You can make meatloaf out of anything, from lentils to venison to duck. You can get fancy and have the three meat combo made from equal parts beef, veal and pork or even a seafood loaf made from salmon. The possibilities are endless.
From what you choose to make your meatloaf isn’t as important as how you make your meatloaf. The steps you use will ultimately influence the outcome of the final product.
Meatloaf, in technical cooking terms, is a forcemeat. A forcemeat comes in a few variations, from sausage to paté but is really nothing more then ground meat. Sometimes it is emulsified until it is smooth such as in hotdogs and other times it is left coarse as in Italian sausage. A binder is needed, bread crumbs, oats, rice might be typical and even eggs are sometimes used.
As you can see when making forcemeat you have options. The one option I don’t stray from though is the ratio of fat to meat. Without the right ratio for fat to meat you will more then likely end up with a dry meatloaf. While it probably would still be edible it would be less then desirable. So here is the ratio, 3 parts meat to 1 part fat.
Arguably this is tough to figure sometimes but generally grocery stores are good about marking such things as their ground beef with percentages of fat. After ground beef though it is up to you to figure out. I just apply a general rule of the thumb, the leaner the meat the closer to the ratio I stay. Venison for example is very, very lean. If I am making meatloaf from it I use 1 1/2 lbs venison to a 1/2 lb of pork belly. On the other hand if I want a pork loaf I just by pork butt and grind it, it always seems to be somewhere in the neighborhood of the ratio.
The other thing about meatloaf is it is designed to use less meat but feed more people or as we say it was meant to stretch out the protein and number of mouths it can feed. To do this a filler is added. Bread crumbs and oats are the first two that come to mind. I used to use only breadcrumbs but over time I switched to oats and have pretty much stuck with oats ever since. What the filler does is as important as how much fat you add. It absorbs the fat and juices as the meatloaf cooks, hence retaining moisture.

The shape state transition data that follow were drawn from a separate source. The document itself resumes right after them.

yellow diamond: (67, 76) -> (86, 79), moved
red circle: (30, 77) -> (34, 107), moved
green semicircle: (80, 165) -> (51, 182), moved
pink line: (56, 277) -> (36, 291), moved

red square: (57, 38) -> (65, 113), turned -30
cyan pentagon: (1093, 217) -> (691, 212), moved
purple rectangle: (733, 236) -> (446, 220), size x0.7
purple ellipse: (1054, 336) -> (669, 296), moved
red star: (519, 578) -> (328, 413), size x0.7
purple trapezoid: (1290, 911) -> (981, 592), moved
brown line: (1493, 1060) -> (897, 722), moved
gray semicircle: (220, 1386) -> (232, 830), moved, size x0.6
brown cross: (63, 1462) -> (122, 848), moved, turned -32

When it comes to seasoning I find 1 teaspoon of salt per pound of meat works pretty well. After salt you can spice your meatloaf however you want but I would be careful not to over spice it. You need to find a balance.
Turkey Meatloaf with Peas and Gravy (Serves 6 to 8)

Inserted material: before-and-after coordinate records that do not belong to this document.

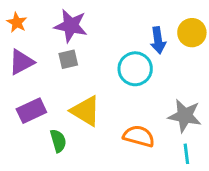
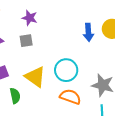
purple star: (71, 26) -> (30, 18), size x0.7
cyan circle: (135, 69) -> (66, 70), moved

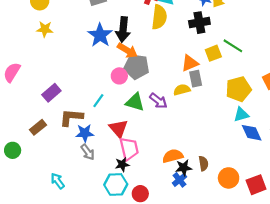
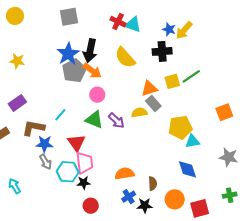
yellow semicircle: (159, 17) -> (125, 58), moved, turned 125
yellow star: (45, 29) -> (17, 61), moved
green line: (233, 46) -> (191, 76), turned -72
gray pentagon: (137, 67) -> (74, 71), moved, turned 30
pink circle: (119, 76) -> (97, 95), moved
gray rectangle: (196, 79) -> (153, 103), turned -35
yellow pentagon: (239, 89) -> (180, 127), moved
blue diamond: (252, 133) -> (188, 169), moved
black star: (122, 165) -> (84, 183), moved
black star: (184, 168) -> (145, 205), moved
cyan hexagon: (116, 184) -> (68, 172), moved

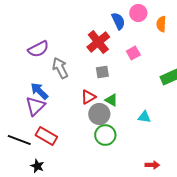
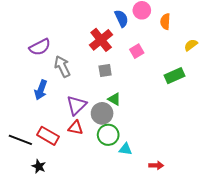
blue arrow: (39, 91) -> (41, 90), turned -114
red triangle: (88, 97) -> (76, 128), moved, turned 42
purple triangle: (35, 106) -> (77, 105), moved
cyan triangle: (144, 117) -> (126, 149), moved

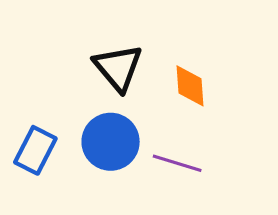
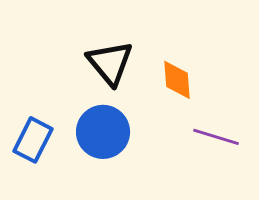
purple line: (177, 163) -> (216, 137), moved

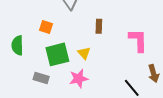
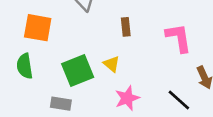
orange square: (46, 27) -> (38, 28), moved, size x1.6
pink star: (79, 79) -> (127, 98), moved

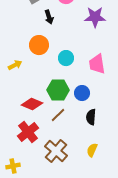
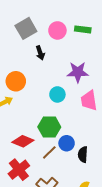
purple star: (95, 17) -> (78, 72), moved
orange circle: (39, 45) -> (16, 81), moved
blue circle: (82, 93) -> (67, 143), moved

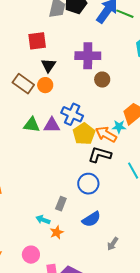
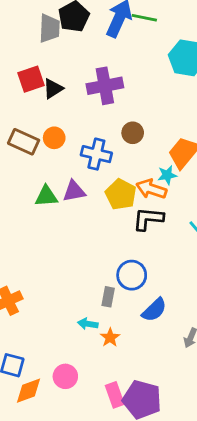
black triangle: (48, 65) -> (53, 89), moved, turned 35
brown circle: (102, 80) -> (133, 133), moved
blue cross: (72, 114) -> (96, 154), moved
blue circle: (88, 184) -> (132, 275), moved
pink circle: (31, 255) -> (65, 376), moved

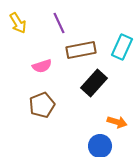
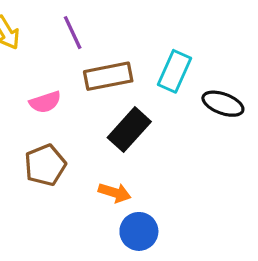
orange arrow: (117, 122) -> (115, 193), moved

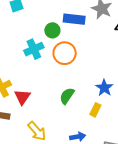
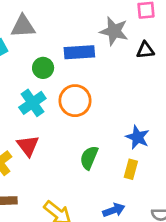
green circle: (52, 30) -> (43, 68), moved
red triangle: (22, 97) -> (28, 146), moved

Turkey can be tricky in that it can become very dry. I have found if I use equal parts ground thigh to breast meat it stays moist and succulent, of coarse the 1/2 and 1/2 soaked oats doesn’t hurt one bit either. This is currently my favorite go-to-quick-to-prep meatloaf. Here is why, more often then not I gently sauté any vegetables that will go into the loaf. I do so for several reasons but the main reason is because I don’t like half cooked veggies in my meatloaf. Sweating them before adding them to the meat keeps this from happening. The two main vegetables I add to meatloaf are generally onions and garlic. For this recipe I grated the onion and used garlic powder and it worked beautifully without any extra sautéing.
Note: of course you can add peas to the gravy along with the shoots or omit the shoots altogether and just add the peas.
1 pound ground turkey breast
1 pound ground turkey thigh
1/2 cup oatmeal, coarsely ground
1/2 cup half & half
2 teaspoons kosher salt
fresh ground black pepper
2 teaspoons sage
1/4 teaspoon marjoram
1 teaspoon thyme
1/2 teaspoon garlic powder
2 tablespoon grated onion, grated on the small whole of a grater
1/4 teaspoon nutmeg, freshly ground
1 quart homemade chicken or turkey stock or no salt store bought broth
2 tablespoons rice or wheat flour
2 tablespoons unsalted butter
kosher salt and fresh ground pepper
ketchup (for the crust)
1. Heat the oven to 325˚ F.
2. In a 2 quart sauce pan melt the butter over medium heat. Add the flour and stir it constantly with a wooden spoon until it smells nutty and becomes tan in color. While stirring, and stirring is very important here to keep from getting lumps, add the chicken stock. Bring the stock to a boil, reduce the heat and let the gravy simmer till reduced by half. Taste the gravy and adjust the seasoning with salt and pepper.
3. While the gravy is reducing combine the cream and oats. Add the seasonings and stir. Now add the turkey and using your clean hands spend a minute or two mixing the forcemeat until everything is well combined. It will be sticky.
4. Making sure you pat out any air bubbles pack the turkey forcemeat into a 4 x 4 x 8 loaf pan. Top evenly with a layer of ketchup and bake the loaf in the oven for 1 hour and 15 minutes or until an instant read thermometer reads 165˚ F when inserted to the middle. Slice and serve with gravy.